PROBLEM DETAILS: Please set down the entire listing exactly.

── MATERIAL PROVIDED ──

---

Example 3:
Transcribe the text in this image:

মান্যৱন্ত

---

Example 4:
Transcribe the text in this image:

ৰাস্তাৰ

───

SOLUTION:
---

Example 3:
Transcribe the text in this image:

মান্যৱন্ত

---

Example 4:
Transcribe the text in this image:

ৰাস্তাৰ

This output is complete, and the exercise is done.